His face was horrible to see. It was as though all the foulness in his mind found expression in the demoniacal grimace.

Breathless, terrified, the girl stared at him, shrinking back against the wall. Presently Gregory mastered himself.

“Then go into the little drawing-room,” he said huskily.

Mike had time to switch out the lights and flatten himself against the wall, when the door of the room was flung open and the girl thrust in.

“It is dark!” she wailed.

“You’ll find the switches!”

The door banged.

Michael Brixan was in a dilemma. He could see her figure groping along the wall, and stealthily he moved to avoid her. In doing so he stumbled over a stool.

“Who’s there?” she screamed. “Gregory! Don’t let him touch me, Gregory!”

Again the piercing scream.

Mike leapt past her and through the open window, and, the sound of her shrill agony in his ears, fled along the hedge. Swift as he was, something sped more quickly in pursuit, a great, twittering something that ran bent double on hands and feet. The detective heard and guessed. From what secret hiding-place Bhag had appeared, whether he was in the grounds at the moment Mike jumped, he had no time even to guess. He felt a curious lightness of pocket at that moment and thrust in his hand. His pistol was gone. It must have fallen when he jumped.

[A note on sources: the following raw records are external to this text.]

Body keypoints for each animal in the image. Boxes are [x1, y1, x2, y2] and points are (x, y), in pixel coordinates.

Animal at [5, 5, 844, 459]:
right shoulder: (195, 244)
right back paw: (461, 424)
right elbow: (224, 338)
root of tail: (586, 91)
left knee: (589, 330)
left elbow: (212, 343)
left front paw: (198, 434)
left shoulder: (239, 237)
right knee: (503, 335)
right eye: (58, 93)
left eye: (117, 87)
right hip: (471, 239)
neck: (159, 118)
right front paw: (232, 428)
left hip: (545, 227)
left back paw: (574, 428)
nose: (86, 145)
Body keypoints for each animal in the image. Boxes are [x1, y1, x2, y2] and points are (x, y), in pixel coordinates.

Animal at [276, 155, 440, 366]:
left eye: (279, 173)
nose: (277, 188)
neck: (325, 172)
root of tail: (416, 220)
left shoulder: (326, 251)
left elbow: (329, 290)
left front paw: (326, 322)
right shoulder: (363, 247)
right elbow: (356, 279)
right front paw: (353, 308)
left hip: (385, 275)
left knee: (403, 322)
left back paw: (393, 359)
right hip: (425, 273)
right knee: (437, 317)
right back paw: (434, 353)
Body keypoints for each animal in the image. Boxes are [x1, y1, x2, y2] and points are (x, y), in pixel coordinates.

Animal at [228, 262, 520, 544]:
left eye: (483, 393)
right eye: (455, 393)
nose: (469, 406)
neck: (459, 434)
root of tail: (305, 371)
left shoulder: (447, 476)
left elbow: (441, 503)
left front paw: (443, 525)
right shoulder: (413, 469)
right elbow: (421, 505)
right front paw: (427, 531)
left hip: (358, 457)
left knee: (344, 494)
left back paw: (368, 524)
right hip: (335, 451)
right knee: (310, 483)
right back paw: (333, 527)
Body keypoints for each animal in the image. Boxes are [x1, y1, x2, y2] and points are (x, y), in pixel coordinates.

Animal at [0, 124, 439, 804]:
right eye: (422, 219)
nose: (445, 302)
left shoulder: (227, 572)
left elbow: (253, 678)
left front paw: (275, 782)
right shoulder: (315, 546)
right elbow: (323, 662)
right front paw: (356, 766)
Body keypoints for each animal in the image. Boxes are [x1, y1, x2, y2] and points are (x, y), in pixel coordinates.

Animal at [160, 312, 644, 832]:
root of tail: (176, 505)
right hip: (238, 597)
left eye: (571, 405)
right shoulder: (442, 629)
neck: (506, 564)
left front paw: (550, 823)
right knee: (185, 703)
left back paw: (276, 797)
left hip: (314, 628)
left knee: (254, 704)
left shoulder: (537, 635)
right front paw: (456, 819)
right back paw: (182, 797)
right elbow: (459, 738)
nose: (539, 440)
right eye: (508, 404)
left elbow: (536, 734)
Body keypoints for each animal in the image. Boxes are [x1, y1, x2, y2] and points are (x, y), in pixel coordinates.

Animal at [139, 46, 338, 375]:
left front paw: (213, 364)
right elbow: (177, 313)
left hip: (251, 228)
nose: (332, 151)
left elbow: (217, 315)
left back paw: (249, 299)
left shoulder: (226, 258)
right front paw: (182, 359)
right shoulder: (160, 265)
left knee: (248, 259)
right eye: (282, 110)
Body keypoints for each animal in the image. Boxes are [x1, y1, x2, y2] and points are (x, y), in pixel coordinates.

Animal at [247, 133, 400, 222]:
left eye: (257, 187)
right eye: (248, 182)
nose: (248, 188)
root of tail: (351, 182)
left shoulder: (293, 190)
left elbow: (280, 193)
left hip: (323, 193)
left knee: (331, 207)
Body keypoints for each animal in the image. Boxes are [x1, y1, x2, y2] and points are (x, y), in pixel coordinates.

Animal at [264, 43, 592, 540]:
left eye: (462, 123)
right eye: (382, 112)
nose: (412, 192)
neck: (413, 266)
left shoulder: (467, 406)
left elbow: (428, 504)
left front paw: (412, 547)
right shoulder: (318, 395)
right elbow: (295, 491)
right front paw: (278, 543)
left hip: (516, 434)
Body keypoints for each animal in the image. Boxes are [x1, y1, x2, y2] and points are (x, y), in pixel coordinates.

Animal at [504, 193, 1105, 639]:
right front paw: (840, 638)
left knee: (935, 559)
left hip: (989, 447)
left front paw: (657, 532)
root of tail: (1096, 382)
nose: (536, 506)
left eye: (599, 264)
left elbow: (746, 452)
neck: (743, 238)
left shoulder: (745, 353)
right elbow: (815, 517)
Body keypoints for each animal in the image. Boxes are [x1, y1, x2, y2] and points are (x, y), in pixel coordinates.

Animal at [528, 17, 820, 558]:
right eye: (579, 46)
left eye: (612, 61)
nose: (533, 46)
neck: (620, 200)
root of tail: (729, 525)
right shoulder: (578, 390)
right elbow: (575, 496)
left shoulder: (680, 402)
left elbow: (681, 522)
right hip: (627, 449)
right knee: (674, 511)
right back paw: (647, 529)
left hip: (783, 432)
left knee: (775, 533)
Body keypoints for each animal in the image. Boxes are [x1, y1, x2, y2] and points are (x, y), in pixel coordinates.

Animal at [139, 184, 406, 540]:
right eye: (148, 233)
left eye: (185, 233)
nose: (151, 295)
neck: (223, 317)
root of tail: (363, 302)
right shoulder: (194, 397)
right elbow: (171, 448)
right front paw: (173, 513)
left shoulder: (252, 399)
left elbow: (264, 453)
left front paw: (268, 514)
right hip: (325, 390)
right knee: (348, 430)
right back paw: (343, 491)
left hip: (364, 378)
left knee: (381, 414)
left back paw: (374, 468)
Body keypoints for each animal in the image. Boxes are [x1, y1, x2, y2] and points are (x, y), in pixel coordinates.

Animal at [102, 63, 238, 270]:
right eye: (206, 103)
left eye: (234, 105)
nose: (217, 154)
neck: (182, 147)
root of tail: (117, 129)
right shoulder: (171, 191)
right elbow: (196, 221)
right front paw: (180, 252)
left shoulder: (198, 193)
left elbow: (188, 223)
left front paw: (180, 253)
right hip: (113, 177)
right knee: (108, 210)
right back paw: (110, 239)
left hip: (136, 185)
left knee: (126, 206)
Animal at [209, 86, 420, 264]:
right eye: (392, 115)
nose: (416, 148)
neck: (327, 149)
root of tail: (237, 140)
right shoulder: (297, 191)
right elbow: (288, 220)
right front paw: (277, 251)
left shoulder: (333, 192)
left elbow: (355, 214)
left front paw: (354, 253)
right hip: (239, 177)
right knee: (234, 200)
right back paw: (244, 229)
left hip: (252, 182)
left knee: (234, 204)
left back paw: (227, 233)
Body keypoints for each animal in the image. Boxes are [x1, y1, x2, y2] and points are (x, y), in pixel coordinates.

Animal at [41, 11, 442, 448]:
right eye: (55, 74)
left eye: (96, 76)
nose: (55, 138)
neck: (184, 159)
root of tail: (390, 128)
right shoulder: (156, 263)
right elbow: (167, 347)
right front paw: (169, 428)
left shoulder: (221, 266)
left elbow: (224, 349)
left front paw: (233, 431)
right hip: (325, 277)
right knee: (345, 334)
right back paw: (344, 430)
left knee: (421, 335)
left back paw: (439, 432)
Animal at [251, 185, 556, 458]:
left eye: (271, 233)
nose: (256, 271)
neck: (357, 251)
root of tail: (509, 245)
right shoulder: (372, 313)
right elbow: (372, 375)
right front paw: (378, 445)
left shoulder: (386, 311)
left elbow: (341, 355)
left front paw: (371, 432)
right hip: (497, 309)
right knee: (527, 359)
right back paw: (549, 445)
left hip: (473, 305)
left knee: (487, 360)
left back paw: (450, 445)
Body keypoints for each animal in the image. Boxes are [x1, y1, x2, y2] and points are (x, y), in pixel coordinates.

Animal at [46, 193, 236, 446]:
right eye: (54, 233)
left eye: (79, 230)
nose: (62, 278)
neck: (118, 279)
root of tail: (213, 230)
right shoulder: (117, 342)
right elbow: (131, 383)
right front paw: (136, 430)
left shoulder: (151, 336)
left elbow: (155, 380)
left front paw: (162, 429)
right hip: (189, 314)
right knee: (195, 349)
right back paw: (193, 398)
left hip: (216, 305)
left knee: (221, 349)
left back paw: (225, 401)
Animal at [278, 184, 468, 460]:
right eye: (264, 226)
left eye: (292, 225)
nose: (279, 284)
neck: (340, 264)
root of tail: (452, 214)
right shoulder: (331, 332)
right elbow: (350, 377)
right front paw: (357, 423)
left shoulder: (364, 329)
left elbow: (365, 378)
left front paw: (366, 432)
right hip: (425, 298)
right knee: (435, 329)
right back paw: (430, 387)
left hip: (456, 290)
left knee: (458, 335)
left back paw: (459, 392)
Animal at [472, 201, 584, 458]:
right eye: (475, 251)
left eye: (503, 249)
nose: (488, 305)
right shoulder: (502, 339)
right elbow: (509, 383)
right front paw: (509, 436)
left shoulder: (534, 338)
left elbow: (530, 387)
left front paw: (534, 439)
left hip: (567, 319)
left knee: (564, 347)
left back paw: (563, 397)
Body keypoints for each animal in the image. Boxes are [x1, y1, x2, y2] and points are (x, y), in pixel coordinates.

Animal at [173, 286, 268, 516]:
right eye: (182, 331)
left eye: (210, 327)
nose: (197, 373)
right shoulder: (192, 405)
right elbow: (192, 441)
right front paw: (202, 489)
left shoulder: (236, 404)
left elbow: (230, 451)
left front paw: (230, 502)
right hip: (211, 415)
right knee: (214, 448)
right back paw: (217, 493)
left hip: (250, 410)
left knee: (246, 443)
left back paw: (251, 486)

He could hear the pad of feet behind him as he darted at a tangent across the field, blundering over the cabbage rows, slipping in furrows, the great beast growing closer and closer with every check. Ahead of him the postern. But it was locked, and, even if it had not been, the wall would have proved no obstacle to the ape. The barrier of the wall held Michael. Breathless, turning to face his pursuer, in the darkness he saw the green eyes shining like two evil stars.